AIM OF THE TASK: Although the records contain pictures, none belong in the copy: restate word for word only the lines from the one with "X136525000Y-75565000D03*" through the one with "input [3:0]d;", both included.

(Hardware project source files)
┄┄┄┄┄┄

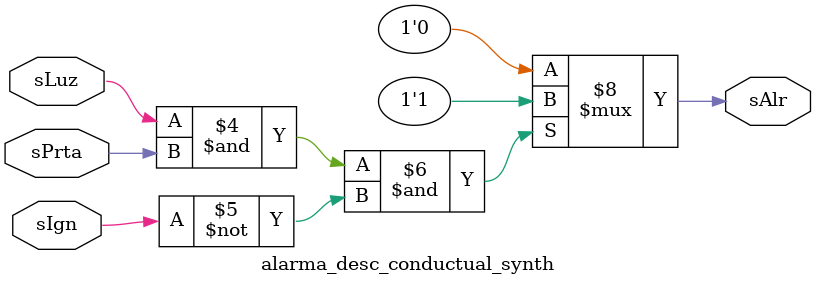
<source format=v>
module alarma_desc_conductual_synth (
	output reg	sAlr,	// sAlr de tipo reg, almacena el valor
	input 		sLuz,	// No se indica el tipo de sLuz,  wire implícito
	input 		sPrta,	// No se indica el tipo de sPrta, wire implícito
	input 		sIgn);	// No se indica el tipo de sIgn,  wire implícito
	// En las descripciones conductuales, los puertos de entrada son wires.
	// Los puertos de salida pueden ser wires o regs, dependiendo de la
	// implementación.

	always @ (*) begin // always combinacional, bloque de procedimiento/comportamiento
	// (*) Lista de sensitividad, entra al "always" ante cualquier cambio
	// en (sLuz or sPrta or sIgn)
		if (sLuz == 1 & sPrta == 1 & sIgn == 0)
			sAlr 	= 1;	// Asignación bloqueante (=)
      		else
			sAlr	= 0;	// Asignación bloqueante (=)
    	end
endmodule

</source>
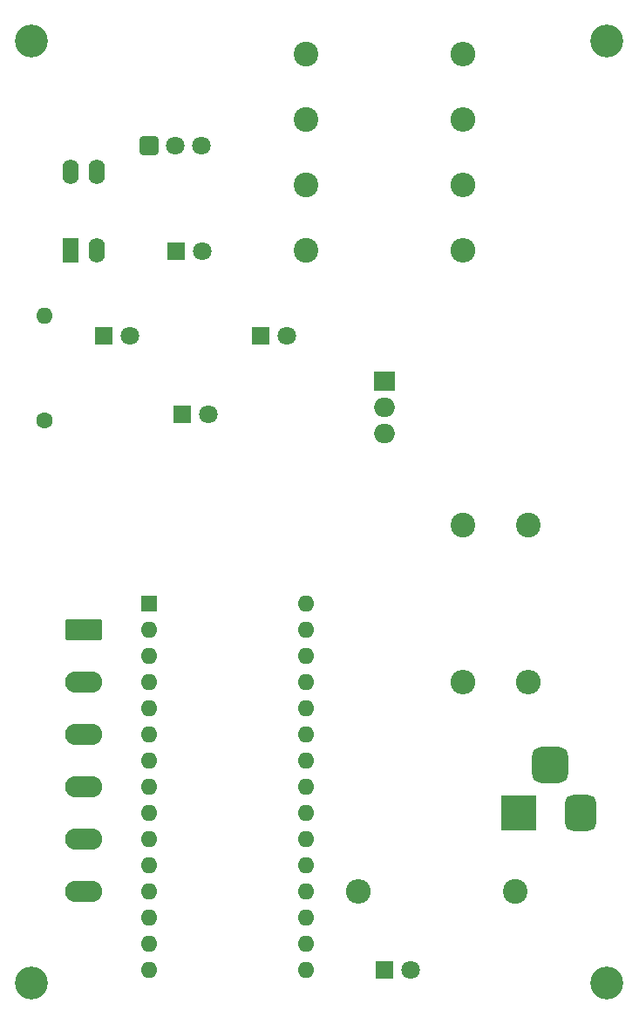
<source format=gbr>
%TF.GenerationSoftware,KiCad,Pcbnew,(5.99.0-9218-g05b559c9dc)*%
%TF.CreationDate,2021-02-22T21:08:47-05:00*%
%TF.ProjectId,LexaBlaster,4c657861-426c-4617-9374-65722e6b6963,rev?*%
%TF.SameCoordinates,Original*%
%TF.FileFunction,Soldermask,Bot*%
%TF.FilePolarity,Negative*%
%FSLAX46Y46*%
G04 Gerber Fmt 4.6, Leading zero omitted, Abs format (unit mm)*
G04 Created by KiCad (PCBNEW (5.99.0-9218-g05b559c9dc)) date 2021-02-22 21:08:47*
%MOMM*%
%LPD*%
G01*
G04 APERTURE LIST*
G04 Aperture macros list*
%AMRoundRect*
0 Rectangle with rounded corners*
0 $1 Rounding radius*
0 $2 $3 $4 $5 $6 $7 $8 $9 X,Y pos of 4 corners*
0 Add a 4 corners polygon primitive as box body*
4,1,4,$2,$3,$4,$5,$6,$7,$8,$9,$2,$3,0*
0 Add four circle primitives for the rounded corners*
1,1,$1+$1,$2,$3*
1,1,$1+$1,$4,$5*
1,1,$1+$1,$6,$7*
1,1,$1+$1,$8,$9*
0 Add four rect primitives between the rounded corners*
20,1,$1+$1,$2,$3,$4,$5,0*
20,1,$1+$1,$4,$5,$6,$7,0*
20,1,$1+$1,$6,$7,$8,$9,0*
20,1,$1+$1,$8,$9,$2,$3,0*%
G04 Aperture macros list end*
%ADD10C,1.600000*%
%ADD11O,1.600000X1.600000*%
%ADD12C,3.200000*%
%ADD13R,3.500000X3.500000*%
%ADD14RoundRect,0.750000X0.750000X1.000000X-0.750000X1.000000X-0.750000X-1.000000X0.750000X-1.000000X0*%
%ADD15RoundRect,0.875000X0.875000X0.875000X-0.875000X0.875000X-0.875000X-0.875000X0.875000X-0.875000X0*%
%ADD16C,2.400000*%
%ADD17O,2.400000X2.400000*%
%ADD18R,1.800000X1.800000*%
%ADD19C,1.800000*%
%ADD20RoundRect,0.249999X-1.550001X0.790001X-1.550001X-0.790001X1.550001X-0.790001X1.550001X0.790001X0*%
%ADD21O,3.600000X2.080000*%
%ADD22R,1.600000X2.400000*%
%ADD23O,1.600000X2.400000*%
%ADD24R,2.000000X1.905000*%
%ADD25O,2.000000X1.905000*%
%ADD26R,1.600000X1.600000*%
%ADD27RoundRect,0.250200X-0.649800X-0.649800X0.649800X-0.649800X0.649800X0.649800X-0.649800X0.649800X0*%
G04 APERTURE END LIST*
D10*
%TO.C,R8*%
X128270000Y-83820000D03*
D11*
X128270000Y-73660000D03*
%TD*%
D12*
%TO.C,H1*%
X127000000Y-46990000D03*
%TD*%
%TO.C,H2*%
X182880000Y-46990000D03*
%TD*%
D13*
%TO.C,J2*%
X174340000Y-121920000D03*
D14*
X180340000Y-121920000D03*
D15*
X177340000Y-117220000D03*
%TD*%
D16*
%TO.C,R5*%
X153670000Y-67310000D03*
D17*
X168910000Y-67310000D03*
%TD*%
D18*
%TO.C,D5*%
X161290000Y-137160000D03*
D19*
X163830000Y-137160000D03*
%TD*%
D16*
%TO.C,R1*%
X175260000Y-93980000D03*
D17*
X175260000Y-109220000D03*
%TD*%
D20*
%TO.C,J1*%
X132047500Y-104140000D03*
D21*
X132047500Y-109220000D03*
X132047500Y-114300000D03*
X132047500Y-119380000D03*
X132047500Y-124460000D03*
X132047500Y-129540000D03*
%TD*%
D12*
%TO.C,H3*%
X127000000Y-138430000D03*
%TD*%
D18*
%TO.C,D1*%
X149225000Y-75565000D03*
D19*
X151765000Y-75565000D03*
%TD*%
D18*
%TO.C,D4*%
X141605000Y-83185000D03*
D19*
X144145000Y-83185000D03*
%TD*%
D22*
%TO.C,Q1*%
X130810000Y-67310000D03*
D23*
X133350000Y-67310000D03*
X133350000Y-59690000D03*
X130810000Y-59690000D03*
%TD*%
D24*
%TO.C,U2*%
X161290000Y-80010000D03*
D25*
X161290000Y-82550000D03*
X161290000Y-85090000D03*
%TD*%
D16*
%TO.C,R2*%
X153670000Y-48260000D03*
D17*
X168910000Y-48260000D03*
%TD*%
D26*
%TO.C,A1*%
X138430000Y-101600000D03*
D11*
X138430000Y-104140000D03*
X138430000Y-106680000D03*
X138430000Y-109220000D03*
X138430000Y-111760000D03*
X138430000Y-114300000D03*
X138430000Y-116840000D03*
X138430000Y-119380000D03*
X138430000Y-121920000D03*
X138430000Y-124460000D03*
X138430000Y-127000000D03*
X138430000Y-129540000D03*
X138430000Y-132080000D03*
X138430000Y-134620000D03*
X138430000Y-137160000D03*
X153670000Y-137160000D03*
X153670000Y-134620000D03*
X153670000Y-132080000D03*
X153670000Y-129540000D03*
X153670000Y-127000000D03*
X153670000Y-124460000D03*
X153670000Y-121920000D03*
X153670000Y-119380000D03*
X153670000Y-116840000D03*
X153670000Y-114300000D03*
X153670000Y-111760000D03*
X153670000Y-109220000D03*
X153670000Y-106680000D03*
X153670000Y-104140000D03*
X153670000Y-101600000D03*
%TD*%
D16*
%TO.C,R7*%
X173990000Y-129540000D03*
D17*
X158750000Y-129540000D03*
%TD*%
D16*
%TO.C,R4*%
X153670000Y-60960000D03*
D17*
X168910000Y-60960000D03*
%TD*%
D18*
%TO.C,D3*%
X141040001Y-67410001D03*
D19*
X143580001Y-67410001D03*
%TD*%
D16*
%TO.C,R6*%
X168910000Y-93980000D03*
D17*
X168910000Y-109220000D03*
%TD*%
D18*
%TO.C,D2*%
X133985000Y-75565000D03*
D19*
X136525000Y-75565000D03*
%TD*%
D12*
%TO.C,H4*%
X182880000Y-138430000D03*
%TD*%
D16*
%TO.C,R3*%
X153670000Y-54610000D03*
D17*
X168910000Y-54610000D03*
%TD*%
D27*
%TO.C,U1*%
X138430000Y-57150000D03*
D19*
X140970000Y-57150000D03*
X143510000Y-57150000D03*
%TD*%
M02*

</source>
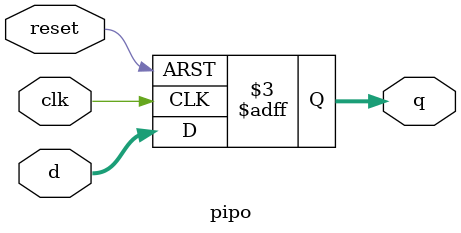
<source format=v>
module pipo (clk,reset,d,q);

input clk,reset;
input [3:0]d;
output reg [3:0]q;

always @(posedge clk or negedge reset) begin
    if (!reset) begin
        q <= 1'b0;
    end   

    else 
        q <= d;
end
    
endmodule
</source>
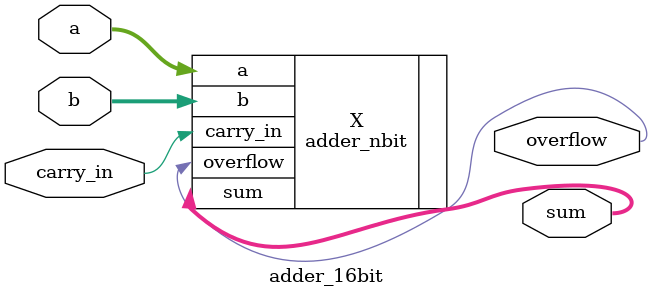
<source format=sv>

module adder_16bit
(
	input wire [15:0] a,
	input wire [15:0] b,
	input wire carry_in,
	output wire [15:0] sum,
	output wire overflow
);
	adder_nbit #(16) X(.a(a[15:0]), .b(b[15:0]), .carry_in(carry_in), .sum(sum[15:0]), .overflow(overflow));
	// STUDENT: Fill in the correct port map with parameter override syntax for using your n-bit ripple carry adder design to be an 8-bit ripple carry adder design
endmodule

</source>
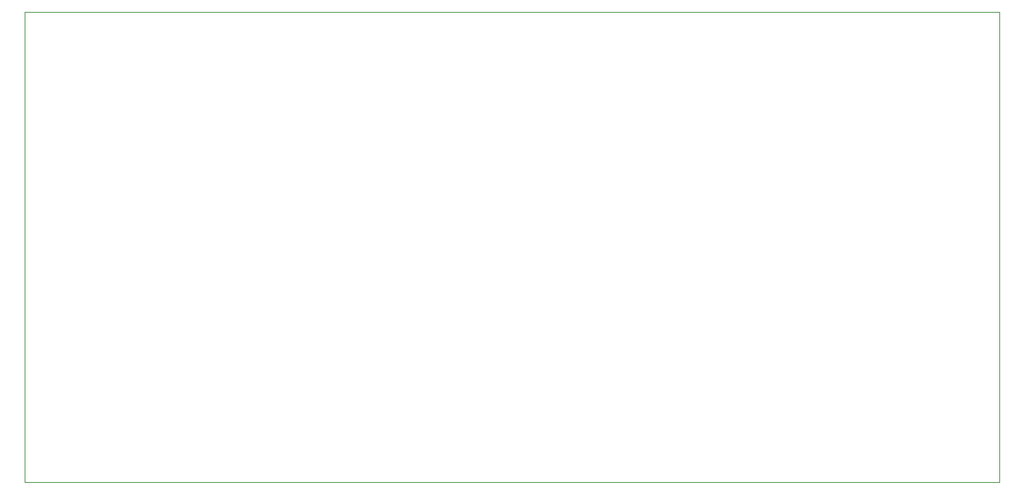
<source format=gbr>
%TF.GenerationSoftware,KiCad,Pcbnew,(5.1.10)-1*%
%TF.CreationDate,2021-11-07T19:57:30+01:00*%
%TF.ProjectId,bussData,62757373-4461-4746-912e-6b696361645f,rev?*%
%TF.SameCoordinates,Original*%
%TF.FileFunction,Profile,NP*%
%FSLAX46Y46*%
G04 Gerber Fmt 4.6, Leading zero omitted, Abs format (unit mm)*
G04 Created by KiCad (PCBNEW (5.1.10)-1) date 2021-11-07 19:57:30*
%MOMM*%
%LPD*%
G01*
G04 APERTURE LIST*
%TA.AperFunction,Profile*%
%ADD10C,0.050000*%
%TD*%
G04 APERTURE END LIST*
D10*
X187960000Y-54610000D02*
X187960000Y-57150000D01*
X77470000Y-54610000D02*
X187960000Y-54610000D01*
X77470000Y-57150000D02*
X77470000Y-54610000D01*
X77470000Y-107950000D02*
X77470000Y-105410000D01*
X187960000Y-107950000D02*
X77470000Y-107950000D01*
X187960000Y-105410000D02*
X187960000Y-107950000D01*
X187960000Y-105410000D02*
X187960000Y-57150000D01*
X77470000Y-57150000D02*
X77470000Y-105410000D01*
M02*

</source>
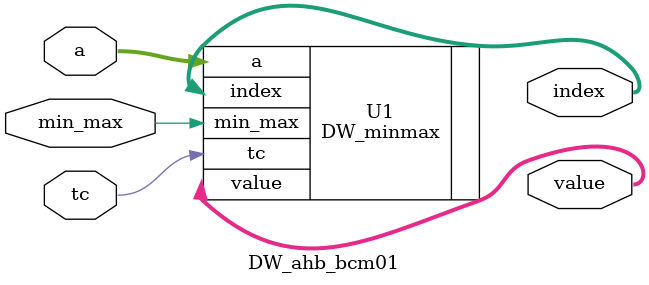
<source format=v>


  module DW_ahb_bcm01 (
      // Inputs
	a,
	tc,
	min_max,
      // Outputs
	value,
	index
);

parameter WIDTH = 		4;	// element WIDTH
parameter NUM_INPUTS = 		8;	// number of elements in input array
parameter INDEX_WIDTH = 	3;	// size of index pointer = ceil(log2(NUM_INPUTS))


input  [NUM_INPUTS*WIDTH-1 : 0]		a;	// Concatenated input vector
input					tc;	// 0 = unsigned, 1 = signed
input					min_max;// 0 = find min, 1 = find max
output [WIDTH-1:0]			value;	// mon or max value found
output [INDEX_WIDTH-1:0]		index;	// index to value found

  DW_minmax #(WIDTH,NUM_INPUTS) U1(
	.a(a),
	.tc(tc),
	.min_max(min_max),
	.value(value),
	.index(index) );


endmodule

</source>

┄┄┄┄┄┄

ANSWER BOX:
X136525000Y-75565000D03*
%TD*%
D12*
%TO.C,H4*%
X182880000Y-138430000D03*
%TD*%
D16*
%TO.C,R3*%
X153670000Y-54610000D03*
D17*
X168910000Y-54610000D03*
%TD*%
D27*
%TO.C,U1*%
X138430000Y-57150000D03*
D19*
X140970000Y-57150000D03*
X143510000Y-57150000D03*
%TD*%
M02*

</source>
<source format=v>
module pipo (clk,reset,d,q);

input clk,reset;
input [3:0]d;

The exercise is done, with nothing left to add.